Content starts

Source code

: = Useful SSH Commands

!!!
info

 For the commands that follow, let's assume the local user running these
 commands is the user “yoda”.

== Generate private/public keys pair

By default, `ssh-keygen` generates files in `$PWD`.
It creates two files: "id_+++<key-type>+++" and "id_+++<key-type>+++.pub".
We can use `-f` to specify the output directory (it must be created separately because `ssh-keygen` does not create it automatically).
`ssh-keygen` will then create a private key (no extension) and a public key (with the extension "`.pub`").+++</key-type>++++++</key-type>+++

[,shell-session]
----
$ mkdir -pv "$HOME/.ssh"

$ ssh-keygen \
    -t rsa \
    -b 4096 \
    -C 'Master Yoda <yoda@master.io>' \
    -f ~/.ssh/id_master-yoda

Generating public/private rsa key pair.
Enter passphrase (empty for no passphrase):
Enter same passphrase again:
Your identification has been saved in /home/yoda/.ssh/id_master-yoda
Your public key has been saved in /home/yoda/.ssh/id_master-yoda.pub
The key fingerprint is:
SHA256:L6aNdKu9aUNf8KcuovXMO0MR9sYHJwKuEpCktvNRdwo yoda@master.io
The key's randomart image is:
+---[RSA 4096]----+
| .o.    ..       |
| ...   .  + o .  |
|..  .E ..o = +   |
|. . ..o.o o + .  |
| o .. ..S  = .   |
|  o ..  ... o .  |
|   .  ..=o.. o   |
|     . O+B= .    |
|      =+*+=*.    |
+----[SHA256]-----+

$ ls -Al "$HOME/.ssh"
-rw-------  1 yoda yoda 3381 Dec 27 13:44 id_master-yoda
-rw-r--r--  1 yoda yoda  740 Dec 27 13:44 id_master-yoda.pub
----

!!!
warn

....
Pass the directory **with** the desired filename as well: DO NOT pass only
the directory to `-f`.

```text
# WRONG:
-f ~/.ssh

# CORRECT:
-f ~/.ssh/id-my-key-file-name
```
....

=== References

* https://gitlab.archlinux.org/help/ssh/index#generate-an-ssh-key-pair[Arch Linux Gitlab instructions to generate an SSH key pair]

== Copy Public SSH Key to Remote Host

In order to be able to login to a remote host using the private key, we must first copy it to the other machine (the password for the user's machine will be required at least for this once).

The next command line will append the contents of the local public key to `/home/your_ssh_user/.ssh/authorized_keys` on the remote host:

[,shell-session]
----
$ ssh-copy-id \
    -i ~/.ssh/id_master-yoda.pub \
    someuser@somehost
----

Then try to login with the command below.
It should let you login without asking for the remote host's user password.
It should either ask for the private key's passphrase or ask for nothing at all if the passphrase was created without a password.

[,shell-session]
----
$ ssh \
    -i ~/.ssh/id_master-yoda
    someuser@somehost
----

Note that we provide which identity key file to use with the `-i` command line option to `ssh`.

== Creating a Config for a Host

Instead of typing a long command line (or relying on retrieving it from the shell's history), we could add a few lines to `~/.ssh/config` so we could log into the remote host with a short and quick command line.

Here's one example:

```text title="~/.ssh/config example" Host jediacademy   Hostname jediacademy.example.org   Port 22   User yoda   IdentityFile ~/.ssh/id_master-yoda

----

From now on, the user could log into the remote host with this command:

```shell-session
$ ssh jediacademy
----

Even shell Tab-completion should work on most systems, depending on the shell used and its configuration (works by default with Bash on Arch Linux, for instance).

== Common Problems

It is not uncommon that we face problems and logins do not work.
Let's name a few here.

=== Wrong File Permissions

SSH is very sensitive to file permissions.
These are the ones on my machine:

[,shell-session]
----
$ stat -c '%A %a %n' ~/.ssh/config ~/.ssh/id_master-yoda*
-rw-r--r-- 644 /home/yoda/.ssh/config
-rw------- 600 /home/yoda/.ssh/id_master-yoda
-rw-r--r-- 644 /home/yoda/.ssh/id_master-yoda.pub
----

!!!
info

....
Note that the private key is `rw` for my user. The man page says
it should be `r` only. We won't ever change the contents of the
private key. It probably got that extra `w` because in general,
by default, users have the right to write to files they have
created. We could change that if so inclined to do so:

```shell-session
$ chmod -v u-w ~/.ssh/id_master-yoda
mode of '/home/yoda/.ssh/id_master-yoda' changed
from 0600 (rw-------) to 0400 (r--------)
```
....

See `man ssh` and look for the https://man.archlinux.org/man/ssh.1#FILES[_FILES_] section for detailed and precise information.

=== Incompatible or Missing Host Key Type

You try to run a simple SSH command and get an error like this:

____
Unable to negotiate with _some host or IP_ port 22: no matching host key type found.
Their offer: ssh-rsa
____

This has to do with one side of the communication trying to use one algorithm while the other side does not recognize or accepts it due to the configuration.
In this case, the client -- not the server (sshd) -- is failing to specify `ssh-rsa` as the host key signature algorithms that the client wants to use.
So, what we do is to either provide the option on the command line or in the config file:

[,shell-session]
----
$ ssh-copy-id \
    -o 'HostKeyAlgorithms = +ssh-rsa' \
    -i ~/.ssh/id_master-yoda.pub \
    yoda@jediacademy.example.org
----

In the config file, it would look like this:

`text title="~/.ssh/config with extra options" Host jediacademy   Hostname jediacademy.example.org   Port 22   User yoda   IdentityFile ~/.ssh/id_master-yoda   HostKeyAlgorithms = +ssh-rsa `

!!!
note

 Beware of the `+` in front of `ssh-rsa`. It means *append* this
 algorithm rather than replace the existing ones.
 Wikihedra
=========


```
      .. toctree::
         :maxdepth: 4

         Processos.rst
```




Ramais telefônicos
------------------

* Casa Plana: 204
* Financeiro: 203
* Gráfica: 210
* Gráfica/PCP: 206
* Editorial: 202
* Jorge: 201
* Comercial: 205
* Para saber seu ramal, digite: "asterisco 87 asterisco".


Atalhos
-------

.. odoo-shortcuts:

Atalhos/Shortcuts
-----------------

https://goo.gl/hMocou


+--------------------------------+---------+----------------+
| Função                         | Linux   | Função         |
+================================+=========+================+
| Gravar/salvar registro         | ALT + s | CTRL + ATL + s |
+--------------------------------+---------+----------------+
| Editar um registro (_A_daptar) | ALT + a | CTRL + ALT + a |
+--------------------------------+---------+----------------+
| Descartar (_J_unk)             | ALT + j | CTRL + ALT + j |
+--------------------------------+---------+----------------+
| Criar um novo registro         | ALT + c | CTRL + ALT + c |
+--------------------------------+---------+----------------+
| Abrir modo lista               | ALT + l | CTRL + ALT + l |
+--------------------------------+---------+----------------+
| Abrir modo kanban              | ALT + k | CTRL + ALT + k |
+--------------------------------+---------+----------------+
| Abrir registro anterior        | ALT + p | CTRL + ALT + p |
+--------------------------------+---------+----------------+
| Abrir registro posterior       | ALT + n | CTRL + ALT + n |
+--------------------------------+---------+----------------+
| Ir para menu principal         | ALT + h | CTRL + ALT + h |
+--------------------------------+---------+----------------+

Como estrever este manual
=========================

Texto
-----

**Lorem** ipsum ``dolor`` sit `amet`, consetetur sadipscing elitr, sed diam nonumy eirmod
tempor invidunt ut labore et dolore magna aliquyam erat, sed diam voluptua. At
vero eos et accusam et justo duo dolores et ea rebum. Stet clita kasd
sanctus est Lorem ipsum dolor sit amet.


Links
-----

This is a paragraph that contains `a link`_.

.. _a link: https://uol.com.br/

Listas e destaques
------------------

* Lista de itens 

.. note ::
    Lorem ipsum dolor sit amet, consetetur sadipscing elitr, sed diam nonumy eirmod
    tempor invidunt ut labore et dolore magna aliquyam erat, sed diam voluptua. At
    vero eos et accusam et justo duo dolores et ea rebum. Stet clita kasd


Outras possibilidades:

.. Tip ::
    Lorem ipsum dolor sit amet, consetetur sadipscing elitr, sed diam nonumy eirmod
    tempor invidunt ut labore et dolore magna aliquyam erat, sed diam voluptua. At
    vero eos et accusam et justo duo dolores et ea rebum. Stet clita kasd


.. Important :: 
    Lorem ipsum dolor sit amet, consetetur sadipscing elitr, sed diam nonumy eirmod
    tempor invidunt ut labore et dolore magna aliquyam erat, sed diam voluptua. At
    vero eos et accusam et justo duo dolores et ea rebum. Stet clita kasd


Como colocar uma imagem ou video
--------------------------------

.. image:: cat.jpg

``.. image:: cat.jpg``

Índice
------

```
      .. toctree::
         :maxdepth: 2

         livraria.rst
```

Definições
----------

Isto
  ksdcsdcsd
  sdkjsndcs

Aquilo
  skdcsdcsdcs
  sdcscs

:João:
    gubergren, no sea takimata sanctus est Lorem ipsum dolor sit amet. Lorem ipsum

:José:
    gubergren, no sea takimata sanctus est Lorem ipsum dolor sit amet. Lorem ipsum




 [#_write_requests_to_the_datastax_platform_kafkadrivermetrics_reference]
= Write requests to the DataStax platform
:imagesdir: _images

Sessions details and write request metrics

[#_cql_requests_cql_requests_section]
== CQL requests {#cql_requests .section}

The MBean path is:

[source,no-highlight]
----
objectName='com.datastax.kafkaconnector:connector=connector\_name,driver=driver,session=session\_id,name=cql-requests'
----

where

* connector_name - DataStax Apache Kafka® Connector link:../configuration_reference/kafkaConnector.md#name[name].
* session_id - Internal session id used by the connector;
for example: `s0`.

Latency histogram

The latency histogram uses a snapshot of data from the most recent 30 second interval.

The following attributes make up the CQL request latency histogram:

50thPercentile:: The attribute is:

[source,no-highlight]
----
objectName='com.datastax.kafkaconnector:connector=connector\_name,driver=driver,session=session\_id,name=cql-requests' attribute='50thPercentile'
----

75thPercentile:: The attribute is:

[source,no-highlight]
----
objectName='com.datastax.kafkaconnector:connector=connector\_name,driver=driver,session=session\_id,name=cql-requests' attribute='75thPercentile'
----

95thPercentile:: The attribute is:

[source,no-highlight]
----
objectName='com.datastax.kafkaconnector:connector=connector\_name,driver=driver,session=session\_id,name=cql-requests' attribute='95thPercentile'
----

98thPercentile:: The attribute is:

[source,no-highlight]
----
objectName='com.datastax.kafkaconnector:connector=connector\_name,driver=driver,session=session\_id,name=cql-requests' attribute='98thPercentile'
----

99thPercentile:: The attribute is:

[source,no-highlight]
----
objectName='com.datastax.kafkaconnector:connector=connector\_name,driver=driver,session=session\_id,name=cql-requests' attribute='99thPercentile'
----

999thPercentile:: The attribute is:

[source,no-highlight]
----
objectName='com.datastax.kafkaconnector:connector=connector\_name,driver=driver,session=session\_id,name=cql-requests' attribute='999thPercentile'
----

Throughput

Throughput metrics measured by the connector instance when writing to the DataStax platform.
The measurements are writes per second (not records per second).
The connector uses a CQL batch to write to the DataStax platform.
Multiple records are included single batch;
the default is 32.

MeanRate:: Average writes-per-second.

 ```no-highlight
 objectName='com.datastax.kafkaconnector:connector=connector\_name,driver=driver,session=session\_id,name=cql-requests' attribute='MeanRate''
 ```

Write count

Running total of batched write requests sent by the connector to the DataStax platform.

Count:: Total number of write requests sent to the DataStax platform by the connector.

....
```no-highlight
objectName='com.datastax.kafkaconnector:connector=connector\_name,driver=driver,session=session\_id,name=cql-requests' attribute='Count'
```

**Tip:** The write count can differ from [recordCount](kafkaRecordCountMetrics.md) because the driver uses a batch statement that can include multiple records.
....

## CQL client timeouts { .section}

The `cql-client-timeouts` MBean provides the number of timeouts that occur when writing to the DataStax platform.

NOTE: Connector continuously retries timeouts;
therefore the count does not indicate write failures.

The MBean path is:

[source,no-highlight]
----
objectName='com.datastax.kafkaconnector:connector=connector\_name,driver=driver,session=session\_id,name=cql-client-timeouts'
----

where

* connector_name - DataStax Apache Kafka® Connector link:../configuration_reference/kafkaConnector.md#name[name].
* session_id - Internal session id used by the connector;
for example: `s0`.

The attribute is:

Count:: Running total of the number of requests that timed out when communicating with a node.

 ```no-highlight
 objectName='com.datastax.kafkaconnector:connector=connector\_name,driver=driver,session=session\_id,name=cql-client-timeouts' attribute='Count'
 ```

Content ends

## Problem requirements
Nothing but lines that contain "been" should appear in the answer. Copy each from the records.

## Output for this exercise
Your identification has been saved in /home/yoda/.ssh/id_master-yoda
Your public key has been saved in /home/yoda/.ssh/id_master-yoda.pub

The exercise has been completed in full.